Book Read Free

The Sea Watch

Page 31

by Adrian Tchaikovsky


  Now the other woman was coming down the ramp, also lashing out with her bare hands. She drove two of the guards before her and, although they had blades out, they were keeping well out of her reach, so much so that the bald man killed both of them from behind before they realized how far down they had backed away. They got a spine in the back of the neck each, as brutal and surgically precise a blow as anything Stenwold had ever seen.

  There were no more guards, after that. The final man had been going after the small woman with his curved dagger when he had trod over Laszlo’s cell and the Fly had snagged his foot through the grate, tripping him. The woman’s steel had done the rest. Now she was looking down at Laszlo as he hovered at the very top of his cell, desperate to be out of it.

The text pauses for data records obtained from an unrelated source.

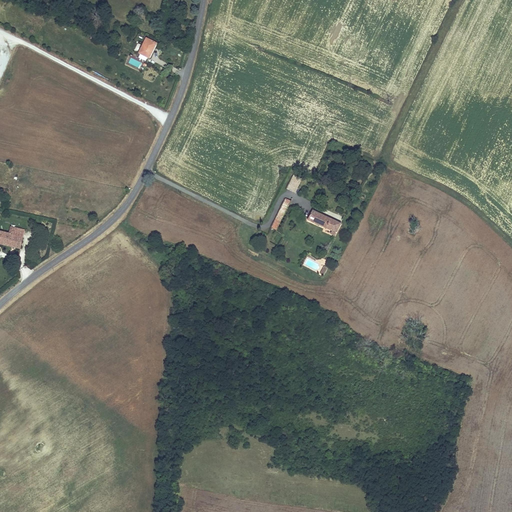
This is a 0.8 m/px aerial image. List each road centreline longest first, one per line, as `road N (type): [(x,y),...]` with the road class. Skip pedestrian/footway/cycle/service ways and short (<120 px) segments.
road 1 (tertiary): [(202,0),(173,111),(132,196),(100,231),(0,305)]
road 2 (track): [(457,0),(386,154),(456,195),(511,244)]
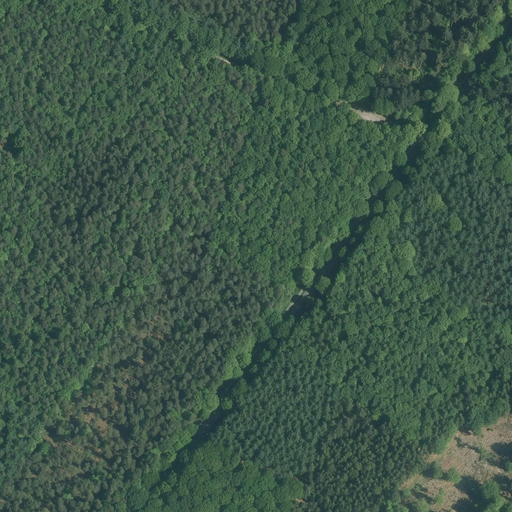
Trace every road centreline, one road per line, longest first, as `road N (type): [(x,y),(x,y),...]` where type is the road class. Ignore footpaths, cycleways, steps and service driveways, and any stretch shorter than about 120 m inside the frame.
road 1 (secondary): [(142,511),(511,25)]
road 2 (track): [(0,491),(178,245),(219,219),(268,75)]
road 3 (track): [(130,22),(0,268)]
road 4 (track): [(511,176),(268,75)]
road 5 (track): [(268,75),(73,0)]
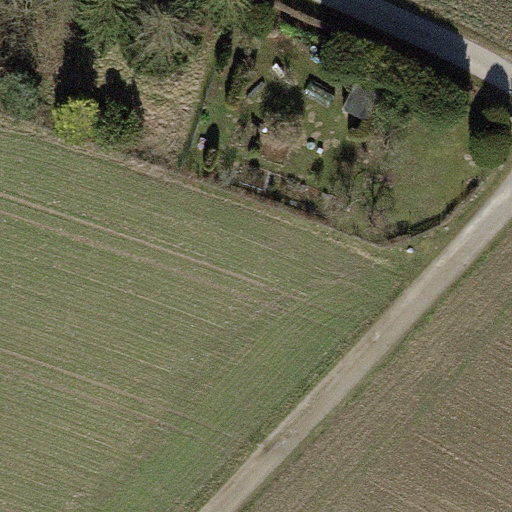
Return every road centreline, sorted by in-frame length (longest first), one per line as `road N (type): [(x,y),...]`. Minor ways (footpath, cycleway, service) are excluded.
road 1 (track): [(222,511),(511,202)]
road 2 (track): [(511,81),(341,0)]
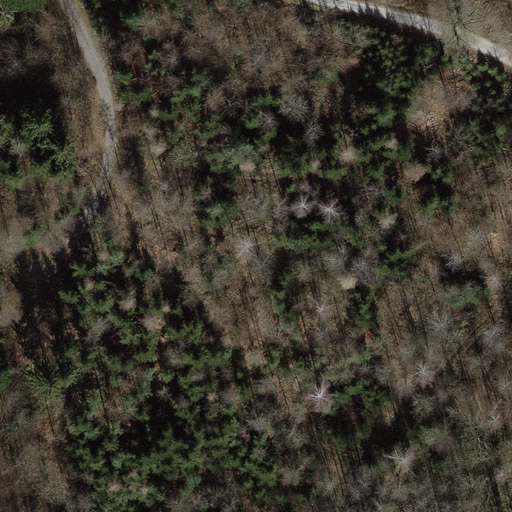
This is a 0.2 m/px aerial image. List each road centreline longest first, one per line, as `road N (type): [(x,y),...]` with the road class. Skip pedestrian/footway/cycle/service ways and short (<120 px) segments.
road 1 (track): [(64,0),(113,98),(116,155),(44,288)]
road 2 (track): [(324,0),(422,21),(511,64)]
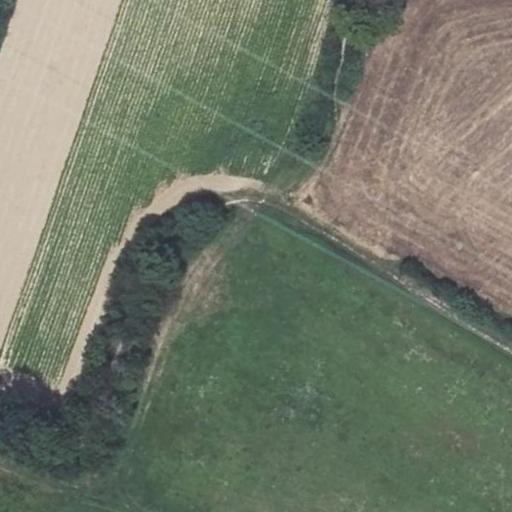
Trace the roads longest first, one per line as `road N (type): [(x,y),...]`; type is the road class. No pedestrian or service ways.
road 1 (track): [(266,204),(197,212),(176,237),(155,268),(109,402),(81,444),(62,452)]
road 2 (track): [(511,351),(266,204)]
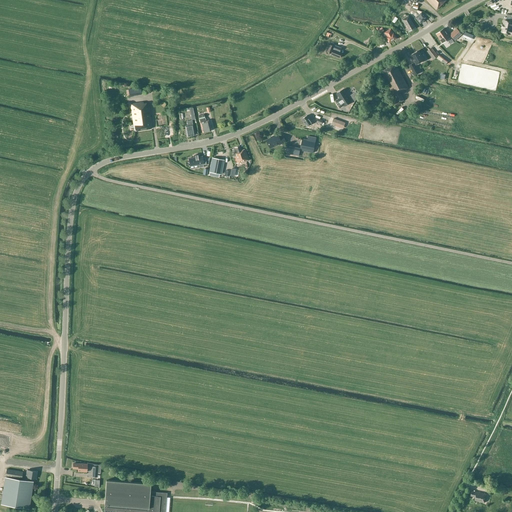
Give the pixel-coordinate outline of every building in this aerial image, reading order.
[(403,0),(402,4),(413,8),(418,9),(419,5),(413,3),(413,2),(406,0),(403,0)] [(426,0),(436,10),(446,0),(426,0)] [(374,19),(380,21),(383,12),(377,10),(374,19)] [(415,17),(420,23),(425,20),(424,19),(426,17),(422,12),(415,17)] [(504,20),(503,24),(502,24),(502,28),(502,32),(511,34),(511,29),(511,25),(511,14),(511,15),(507,14),(506,21),(504,20)] [(409,31),(416,27),(409,16),(402,20),(409,31)] [(442,42),(446,38),(447,40),(451,37),(444,28),(436,34),(442,42)] [(462,34),(456,28),(449,34),(455,41),(462,34)] [(389,42),(396,38),(393,33),(391,29),(385,33),(386,36),(386,37),(389,42)] [(473,36),(465,32),(463,37),(471,40),(473,36)] [(340,58),(342,53),(340,52),(341,48),(335,45),(334,46),(330,45),(327,52),(331,53),(331,54),(340,58)] [(432,48),(429,50),(427,51),(433,60),(438,56),(432,48)] [(419,50),(411,55),(416,65),(424,60),(419,50)] [(413,62),(409,65),(415,75),(419,72),(413,62)] [(395,64),(381,71),(395,97),(396,101),(393,103),(395,107),(401,104),(401,103),(404,100),(401,93),(405,91),(404,90),(408,88),(395,64)] [(128,89),(129,97),(142,95),(141,87),(128,89)] [(346,93),(343,89),(336,93),(339,98),(335,101),(340,108),(344,106),(344,107),(352,102),(346,93)] [(353,102),(358,95),(355,91),(349,94),(353,102)] [(131,104),(134,131),(152,129),(148,104),(143,104),(143,102),(131,104)] [(210,130),(211,130),(208,120),(206,121),(205,118),(204,114),(198,115),(200,122),(200,123),(202,132),(207,131),(208,132),(210,131),(210,130)] [(313,123),(307,115),(302,119),(307,127),(313,123)] [(345,122),(334,118),(331,124),(343,129),(345,122)] [(187,121),(187,125),(185,126),(187,136),(194,135),(192,120),(187,121)] [(278,134),(266,140),(270,148),(279,144),(280,145),(286,142),(283,136),(280,137),(278,134)] [(303,139),(301,148),(289,146),(288,154),(299,156),(300,150),(313,153),(316,137),(308,136),(308,140),(303,139)] [(239,146),(235,148),(236,152),(233,154),(236,163),(240,162),(241,163),(249,160),(245,149),(241,151),(239,146)] [(195,154),(194,155),(193,155),(194,157),(188,158),(189,166),(199,164),(199,167),(203,167),(203,165),(206,164),(205,157),(202,158),(202,156),(199,156),(199,155),(198,155),(197,154),(195,154)] [(219,174),(222,160),(212,158),(209,172),(219,174)] [(81,464),(73,464),(72,469),(78,469),(78,471),(86,472),(87,464),(81,464)] [(5,476),(21,479),(22,472),(6,469),(5,476)] [(25,480),(32,481),(33,478),(36,479),(37,472),(27,470),(25,480)] [(5,477),(1,504),(29,508),(33,482),(5,477)] [(104,511),(165,511),(167,493),(152,492),(152,484),(106,480),(104,505),(105,505),(104,511)] [(486,495),(472,491),(471,496),(475,497),(474,500),(485,503),(486,495)]
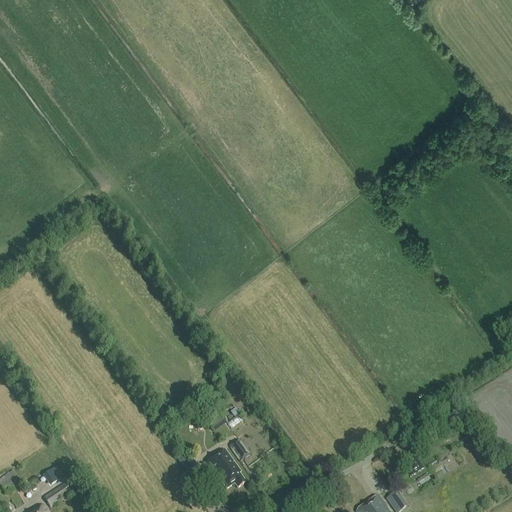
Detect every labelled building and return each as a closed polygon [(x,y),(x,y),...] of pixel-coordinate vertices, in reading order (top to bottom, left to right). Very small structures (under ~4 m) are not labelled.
[(238,411),(235,413),(238,418),(231,423),(235,429),(245,423),(238,411)] [(206,421),(213,433),(227,423),(220,412),(206,421)] [(250,456),(239,440),(229,447),(240,463),(250,456)] [(236,490),(245,484),(238,475),(240,474),(224,451),(204,465),(218,484),(219,483),(225,491),(233,485),(236,490)] [(410,479),(424,469),(412,453),(399,463),(410,479)] [(59,467),(47,474),(54,486),(65,480),(59,467)] [(10,472),(0,479),(0,485),(6,494),(19,485),(10,472)] [(74,492),(68,482),(43,498),(49,508),(74,492)] [(391,498),(399,511),(404,511),(412,508),(403,491),(391,498)] [(389,511),(379,497),(356,511),(389,511)]
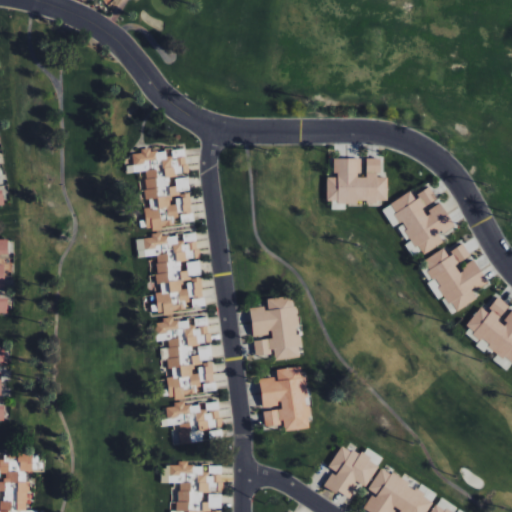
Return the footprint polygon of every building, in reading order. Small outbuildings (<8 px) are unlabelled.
[(145,218),(152,233),(166,226),(175,225),(174,219),(180,216),(181,223),(193,221),(189,192),(190,191),(188,177),(179,178),(181,173),(188,172),(185,148),(182,149),(167,156),(164,149),(140,152),(138,153),(132,154),(133,164),(126,165),(127,174),(142,172),(145,190),(141,191),(145,218)] [(360,158),(334,159),(334,177),(326,178),(327,201),(334,201),(334,203),(387,202),(387,177),(380,177),(380,158),(366,159),(366,177),(360,178),(360,158)] [(440,203),(428,211),(425,206),(437,199),(429,187),(414,197),(410,191),(389,204),(421,256),(443,243),(439,235),(454,226),(440,203)] [(157,314),(192,309),(191,308),(204,306),(200,276),(201,276),(199,260),(199,259),(196,233),(180,235),(162,237),(162,233),(152,234),(152,237),(136,240),(138,258),(155,255),(158,274),(152,275),(157,314)] [(487,282),(472,258),(471,258),(462,244),(447,253),(444,248),(423,260),(454,312),(477,299),(472,291),(487,282)] [(252,337),(270,335),(270,338),(254,340),(256,356),(273,354),(273,360),(300,357),(293,296),(265,299),(266,307),(249,308),(252,337)] [(511,309),(497,298),(487,311),(480,306),(464,328),(511,364),(511,309)] [(207,317),(154,322),(156,341),(167,340),(168,348),(160,349),(161,360),(169,359),(170,377),(167,377),(168,399),(184,398),(184,395),(201,394),(201,392),(215,391),(212,361),(210,344),(209,344),(207,317)] [(310,429),(304,366),(275,369),(276,377),(259,379),(262,408),(280,407),(280,409),(263,411),(265,427),(283,425),(283,431),(310,429)] [(179,444),(222,439),(221,428),(222,428),(218,401),(173,407),(165,408),(167,419),(161,419),(162,427),(176,425),(179,444)] [(366,487),(378,464),(341,445),(328,469),(332,471),(324,486),(349,499),(357,483),(366,487)] [(32,454),(0,454),(0,511),(37,511),(38,511),(27,511),(28,472),(31,472),(32,454)] [(175,484),(175,511),(220,511),(221,510),(222,466),(206,466),(188,466),(188,461),(178,461),(178,466),(161,465),(160,484),(175,484)] [(363,510),(367,511),(426,511),(433,501),(408,487),(410,483),(381,467),(368,490),(373,493),(363,510)] [(417,490),(432,501),(437,495),(422,484),(417,490)] [(438,503),(450,511),(454,511),(457,508),(441,498),(438,503)]
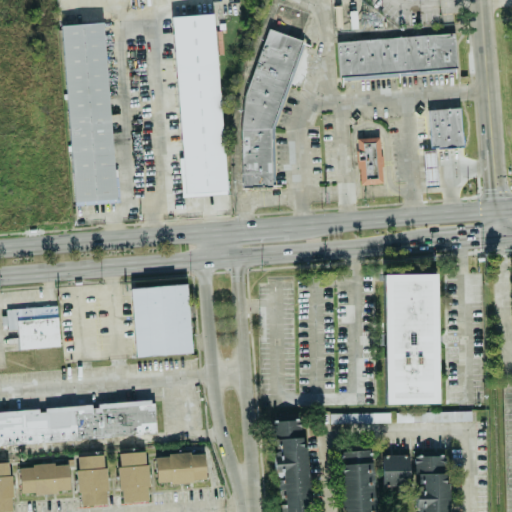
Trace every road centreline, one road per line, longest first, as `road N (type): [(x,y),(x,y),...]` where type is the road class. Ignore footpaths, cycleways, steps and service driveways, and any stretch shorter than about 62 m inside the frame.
road 1 (secondary): [(0,275),(432,243)]
road 2 (residential): [(202,232),(219,422),(246,511)]
road 3 (secondary): [(235,229),(0,248)]
road 4 (tertiary): [(481,0),(497,209)]
road 5 (residential): [(251,511),(243,338)]
road 6 (secondary): [(452,214),(291,225)]
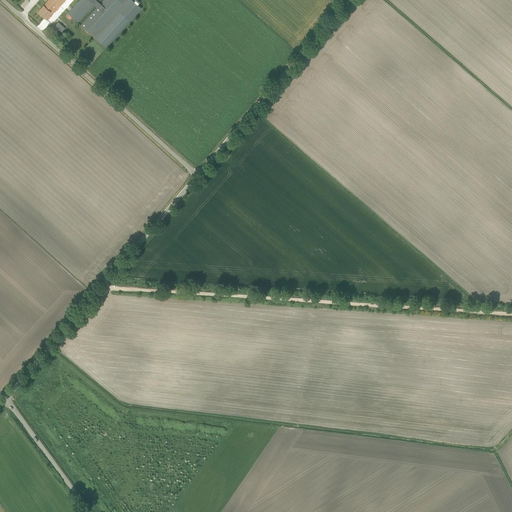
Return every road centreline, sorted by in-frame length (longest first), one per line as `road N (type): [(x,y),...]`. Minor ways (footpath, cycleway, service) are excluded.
road 1 (track): [(511,314),(102,287)]
road 2 (unclassified): [(4,399),(197,175)]
road 3 (unclassified): [(197,175),(2,0)]
road 4 (unclassified): [(197,175),(348,0)]
road 5 (unclassified): [(87,511),(4,399)]
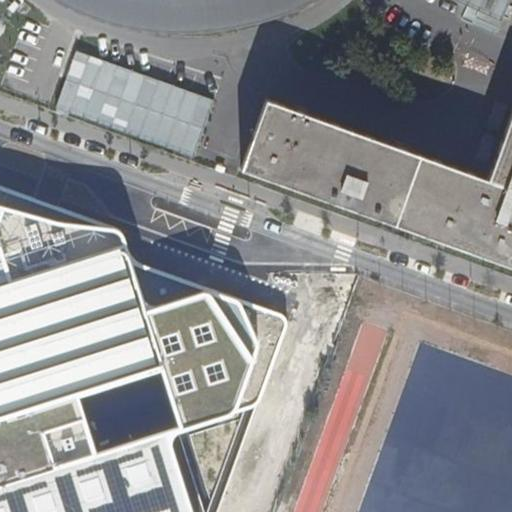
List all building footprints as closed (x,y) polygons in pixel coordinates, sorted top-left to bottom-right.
[(142,23),(145,23),(151,24),(155,24),(157,25),(163,25),(164,26),(176,26),(179,26),(182,26),(184,26),(199,26),(201,25),(207,25),(209,25),(216,24),(222,23),(225,23),(243,20),(246,19),(251,18),(260,15),(263,15),(274,10),(287,4),(294,0),(68,0),(79,6),(81,6),(88,10),(92,11),(99,13),(106,15),(108,16),(116,18),(126,20),(142,23)] [(447,0),(499,18),(505,0),(447,0)] [(55,111),(195,157),(215,98),(74,52),(55,111)] [(261,94),(236,164),(511,264),(511,105),(508,104),(482,174),(261,94)] [(0,511),(214,511),(283,326),(283,317),(281,314),(275,310),(137,262),(132,258),(126,250),(118,230),(109,225),(0,185),(0,511)]
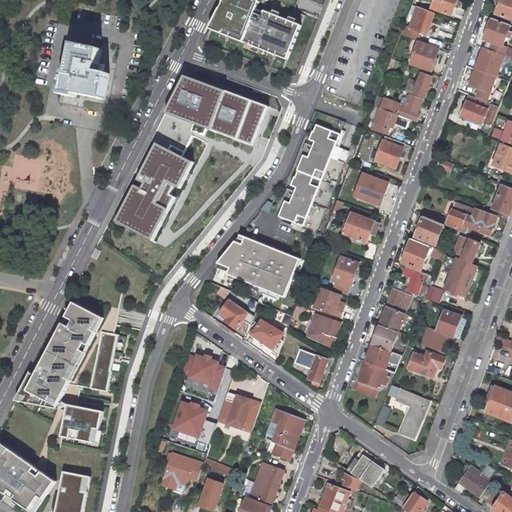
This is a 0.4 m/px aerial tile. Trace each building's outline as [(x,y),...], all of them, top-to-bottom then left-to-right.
[(222,0),(208,30),(287,61),(301,26),(263,12),(263,14),(255,11),(259,3),(259,0),(222,0)] [(453,18),(458,0),(433,0),(430,10),(453,18)] [(495,13),(511,19),(511,0),(499,0),(496,11),(495,13)] [(418,41),(421,34),(428,37),(436,14),(416,7),(409,26),(404,25),(401,34),(418,41)] [(502,44),(505,37),(509,39),(511,32),(507,30),(509,25),(491,18),(483,38),(492,41),(489,48),(503,54),(506,46),(502,44)] [(92,45),(73,40),(67,69),(63,68),(58,91),(73,95),(75,88),(102,94),(107,71),(101,70),(102,61),(97,60),(100,46),(98,46),(92,45)] [(410,64),(433,72),(442,48),(419,40),(410,64)] [(475,68),(495,76),(503,54),(489,48),(483,46),(480,55),(475,68)] [(511,47),(506,46),(503,54),(511,57),(511,47)] [(475,68),(480,55),(477,54),(472,67),(475,68)] [(475,68),(469,85),(479,88),(475,97),(486,101),(495,76),(475,68)] [(413,93),(424,98),(432,77),(421,73),(417,83),(413,93)] [(268,106),(182,74),(163,112),(252,145),(268,106)] [(413,93),(417,83),(408,80),(404,90),(413,93)] [(408,98),(405,106),(403,106),(400,113),(416,119),(419,112),(417,111),(421,98),(409,94),(408,98)] [(461,106),(464,107),(460,115),(482,123),(483,119),(492,122),(498,105),(486,101),(475,97),(468,94),(465,102),(463,101),(461,106)] [(400,104),(403,106),(405,106),(408,98),(403,96),(400,104)] [(368,116),(373,118),(377,106),(373,104),(368,116)] [(387,132),(390,122),(394,124),(398,114),(380,107),(375,122),(378,123),(376,128),(387,132)] [(511,122),(509,120),(502,139),(511,143),(511,122)] [(285,201),(279,215),(303,225),(340,134),(316,124),(310,139),(315,141),(309,157),(303,155),(291,185),(296,187),(290,203),(285,201)] [(498,138),(502,128),(493,125),(489,134),(498,138)] [(407,136),(396,132),(393,139),(405,143),(407,136)] [(392,143),(403,147),(405,143),(393,139),(392,143)] [(392,143),(383,140),(375,160),(395,168),(403,147),(392,143)] [(197,160),(159,141),(118,220),(156,240),(197,160)] [(511,147),(500,143),(492,164),(511,172),(511,147)] [(436,166),(448,171),(451,163),(439,158),(436,166)] [(354,196),(382,206),(392,181),(364,171),(354,196)] [(351,188),(354,179),(353,178),(353,177),(346,174),(342,184),(351,188)] [(511,180),(504,177),(502,185),(511,189),(511,180)] [(500,188),(492,208),(501,211),(500,216),(507,219),(511,206),(511,189),(502,185),(488,179),(485,190),(488,192),(490,188),(494,190),(496,187),(500,188)] [(333,208),(340,211),(343,201),(337,198),(333,208)] [(464,233),(466,226),(489,235),(496,216),(454,202),(445,225),(451,227),(464,233)] [(379,222),(351,212),(343,232),(366,241),(369,233),(375,235),(379,222)] [(414,226),(418,227),(415,236),(434,244),(440,228),(442,224),(418,214),(414,226)] [(451,227),(445,225),(442,224),(440,228),(449,232),(451,227)] [(443,247),(447,249),(455,229),(451,227),(449,232),(443,247)] [(458,254),(465,238),(456,234),(450,251),(458,254)] [(483,244),(470,238),(461,259),(474,265),(483,244)] [(243,246),(233,242),(217,263),(230,268),(228,273),(284,295),(298,260),(245,239),(243,246)] [(433,248),(410,239),(400,264),(406,266),(423,272),(433,248)] [(359,262),(341,256),(332,277),(336,278),(334,286),(348,292),(359,262)] [(444,290),(467,300),(480,267),(474,265),(461,259),(457,258),(444,290)] [(412,278),(406,291),(419,296),(427,274),(423,272),(406,266),(402,274),(412,278)] [(439,303),(444,290),(432,285),(427,298),(439,303)] [(341,293),(321,286),(313,306),(339,315),(342,308),(336,305),(338,300),(341,293)] [(413,296),(393,288),(386,306),(407,314),(413,296)] [(223,322),(237,332),(250,314),(229,300),(218,315),(225,319),(223,322)] [(75,303),(28,393),(61,409),(107,320),(75,303)] [(407,314),(386,306),(379,325),(400,333),(407,314)] [(461,316),(444,309),(436,330),(427,326),(420,343),(430,347),(446,354),(461,316)] [(343,323),(315,313),(306,337),(333,349),(343,323)] [(286,334),(262,320),(249,336),(273,352),(286,334)] [(400,333),(379,325),(371,345),(393,353),(400,333)] [(121,336),(103,332),(92,390),(109,393),(121,336)] [(393,353),(371,345),(365,363),(387,371),(394,353),(393,353)] [(327,357),(299,347),(295,361),(312,367),(309,377),(312,378),(319,381),(327,357)] [(420,353),(416,352),(410,368),(433,376),(436,369),(440,370),(445,358),(427,351),(427,352),(421,351),(420,353)] [(217,389),(224,366),(216,364),(217,361),(196,354),(195,357),(188,355),(183,372),(189,374),(188,377),(209,383),(208,386),(217,389)] [(387,371),(365,363),(358,382),(380,390),(381,385),(387,388),(391,378),(388,377),(390,372),(387,371)] [(317,386),(319,381),(312,378),(310,384),(317,386)] [(397,399),(402,388),(392,385),(388,395),(397,399)] [(511,392),(495,385),(485,412),(511,422),(511,420),(511,392)] [(397,401),(410,406),(398,434),(416,441),(433,401),(402,388),(397,399),(397,401)] [(248,398),(227,391),(225,398),(246,405),(248,398)] [(246,405),(225,398),(218,419),(251,431),(260,402),(248,398),(246,405)] [(182,401),(173,427),(198,436),(196,440),(209,444),(217,422),(204,418),(207,410),(182,401)] [(67,413),(63,437),(100,444),(102,435),(106,410),(69,403),(67,413)] [(385,427),(392,409),(383,405),(376,423),(385,427)] [(304,420),(276,410),(272,422),(278,424),(273,438),(294,446),(304,420)] [(273,438),(278,424),(272,422),(267,436),(273,438)] [(511,468),(511,439),(510,439),(500,464),(511,468)] [(3,442),(0,446),(0,488),(6,493),(32,511),(37,511),(59,481),(46,471),(42,468),(36,465),(3,442)] [(275,453),(289,458),(292,448),(278,443),(275,453)] [(346,468),(372,486),(383,468),(358,450),(346,468)] [(169,459),(162,482),(173,487),(176,479),(179,478),(186,480),(188,475),(197,478),(202,464),(203,461),(172,451),(169,459)] [(283,468),(262,461),(249,496),(260,500),(260,499),(271,503),(283,468)] [(460,479),(468,467),(465,465),(456,477),(460,479)] [(459,484),(467,489),(468,488),(481,497),(489,485),(481,480),(483,477),(470,468),(459,484)] [(63,481),(56,511),(86,511),(93,476),(65,471),(63,481)] [(344,484),(357,489),(360,480),(358,478),(344,473),(342,478),(346,479),(344,484)] [(216,511),(226,484),(209,479),(199,508),(212,511),(216,511)] [(341,511),(349,492),(328,484),(320,507),(334,511),(341,511)] [(467,489),(459,484),(456,489),(463,494),(467,489)] [(503,489),(496,486),(486,502),(499,511),(511,511),(511,487),(510,494),(503,489)] [(410,493),(402,487),(393,500),(402,506),(410,493)] [(410,511),(416,511),(425,499),(412,490),(402,506),(405,508),(410,511)] [(267,511),(269,507),(245,497),(239,511),(267,511)] [(420,511),(428,501),(425,499),(416,511),(420,511)]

  ‘Well, that settles that,’ the little bald woman said shakily, staring at the blur of the Fly’s wings. ‘They really are land-kinden, not just hoaxes.’

  ‘Time,’ grunted the bald, Mantis-looking man, and the small woman nodded enthusiastically.

  ‘Right, Phylles, open up the lids.’

  The other woman, who had created such an affray with the guards, came to crouch by Stenwold’s cell. He looked up at her curiously. On the one hand she was a kinden he had not seen before, not the Spider-like elegance of Paladrya or the guards, nor possessing Rosander’s squat bulk. Yet from another point of view, she was familiar. She wore more clothing than the other locals, to start with. Whilst practically every other sea-kinden went about in a state of indecent undress, by Collegium standards, this woman was wearing a long leathery coat over some kind of tunic and, although she was barefoot, she wore something approaching breeches too. She was heavily built, her hair spikily short, and her skin looked bruise-purple in the fickle light. In her face and build, though, she was not unlike Stenwold himself, not unlike all those Beetle-kinden he knew back under the sun. Although it meant nothing, although she would be no more a Beetle than Paladrya was a Spider, the sight gave him heart.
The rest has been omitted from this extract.